▸ **Required work**
Retype the tail of the data exactly, starting at the line containing "right hip: (837, 1089, 3)" and stopping at the last line.

▸ **Input**
• • • • • • •
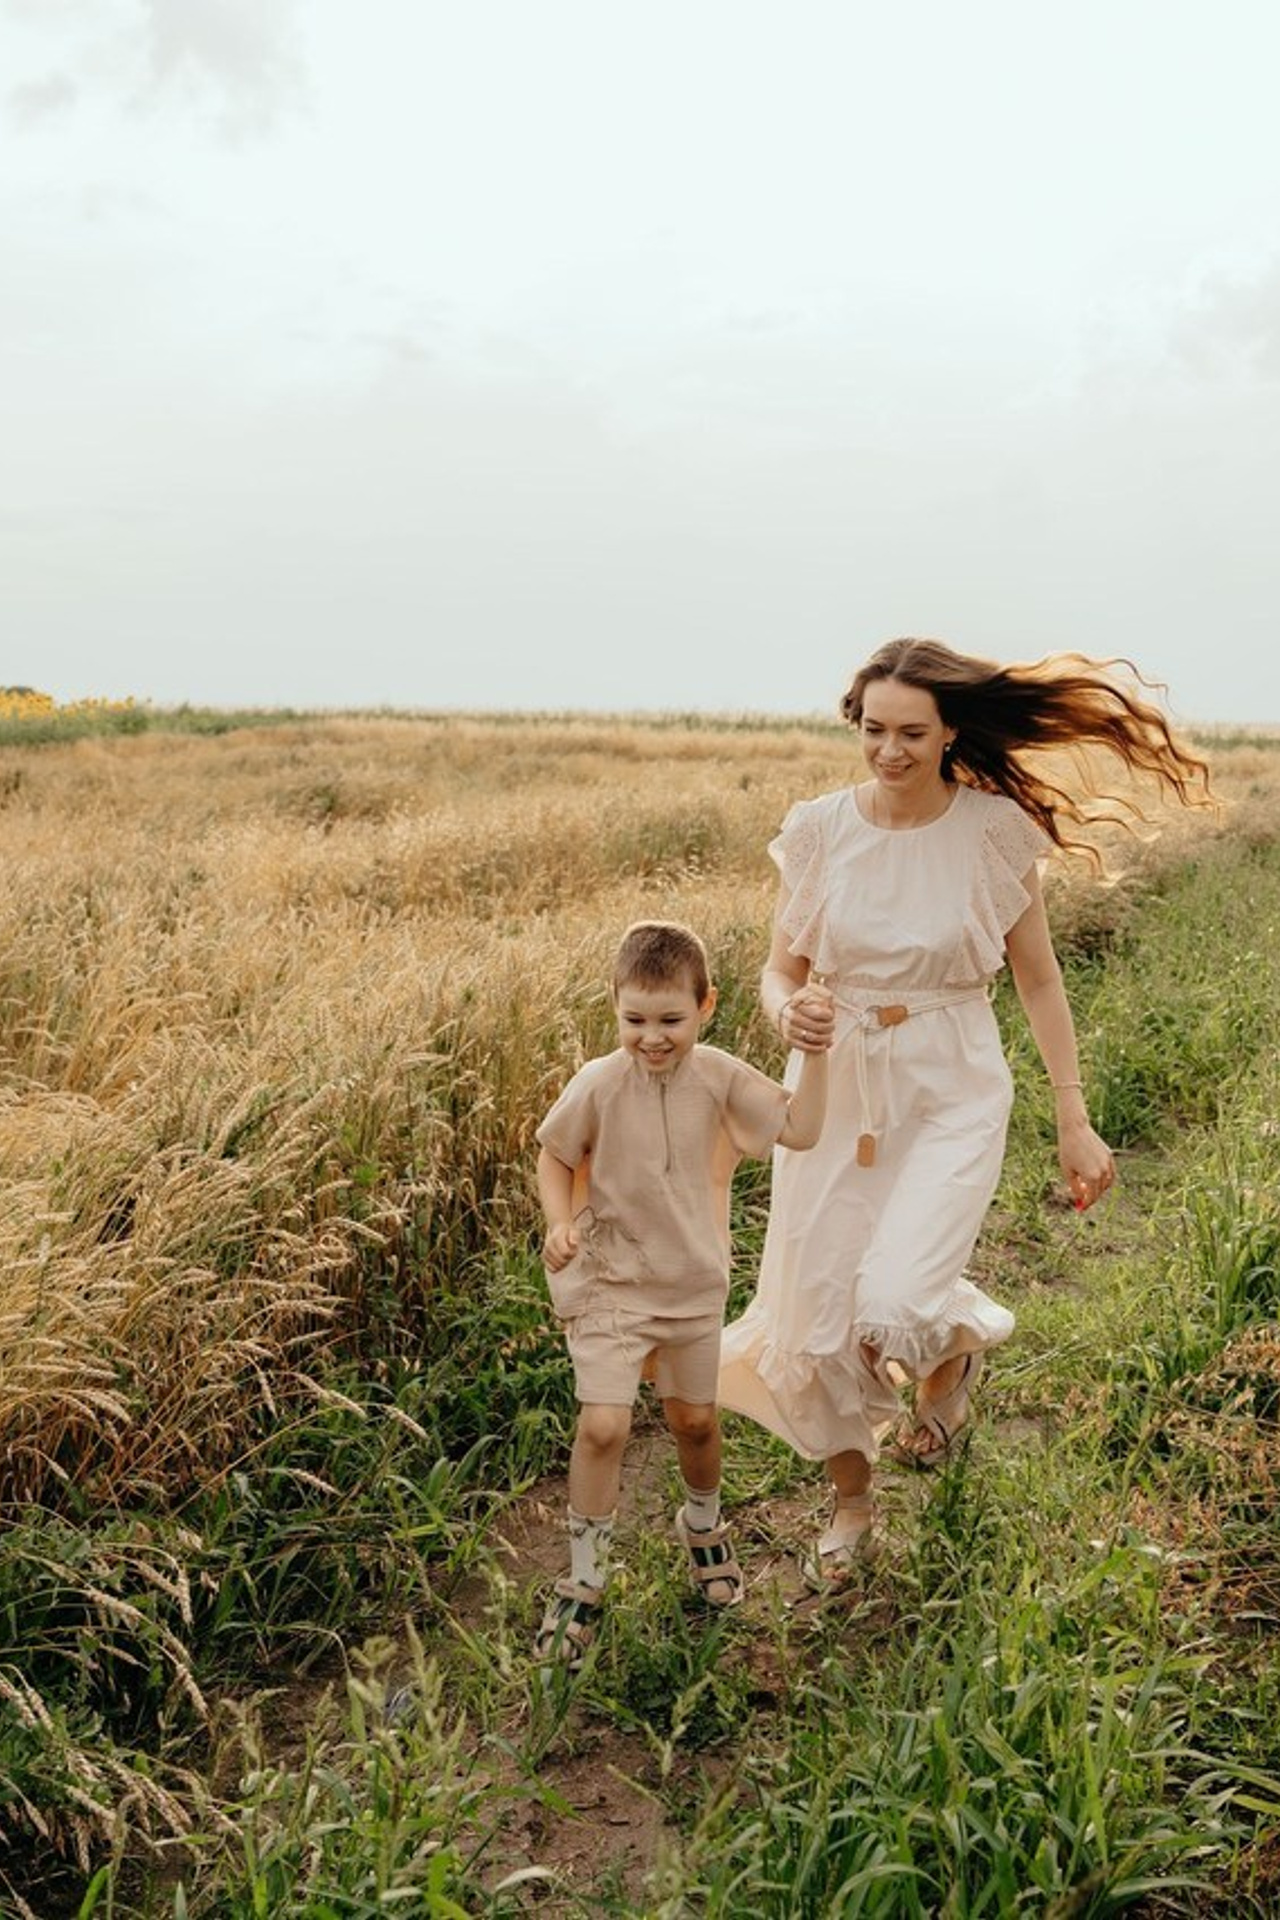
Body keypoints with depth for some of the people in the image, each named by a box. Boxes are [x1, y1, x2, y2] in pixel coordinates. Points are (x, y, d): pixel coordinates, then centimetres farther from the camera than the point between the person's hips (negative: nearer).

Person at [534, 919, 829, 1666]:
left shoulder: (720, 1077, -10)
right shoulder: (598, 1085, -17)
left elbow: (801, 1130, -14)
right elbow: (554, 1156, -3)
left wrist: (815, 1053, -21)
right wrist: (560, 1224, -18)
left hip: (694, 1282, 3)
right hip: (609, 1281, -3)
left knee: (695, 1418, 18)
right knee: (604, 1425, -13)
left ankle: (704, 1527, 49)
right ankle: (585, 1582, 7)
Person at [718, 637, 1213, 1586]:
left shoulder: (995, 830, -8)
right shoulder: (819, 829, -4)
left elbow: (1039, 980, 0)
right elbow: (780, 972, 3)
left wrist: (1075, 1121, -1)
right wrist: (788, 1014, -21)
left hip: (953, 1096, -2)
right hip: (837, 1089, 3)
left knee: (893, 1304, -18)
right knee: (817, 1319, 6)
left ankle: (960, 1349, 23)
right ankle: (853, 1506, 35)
• • • • • • •
▸ **Solution for this exercise**
right hip: (837, 1089, 3)
left knee: (893, 1304, -18)
right knee: (817, 1319, 6)
left ankle: (960, 1349, 23)
right ankle: (853, 1506, 35)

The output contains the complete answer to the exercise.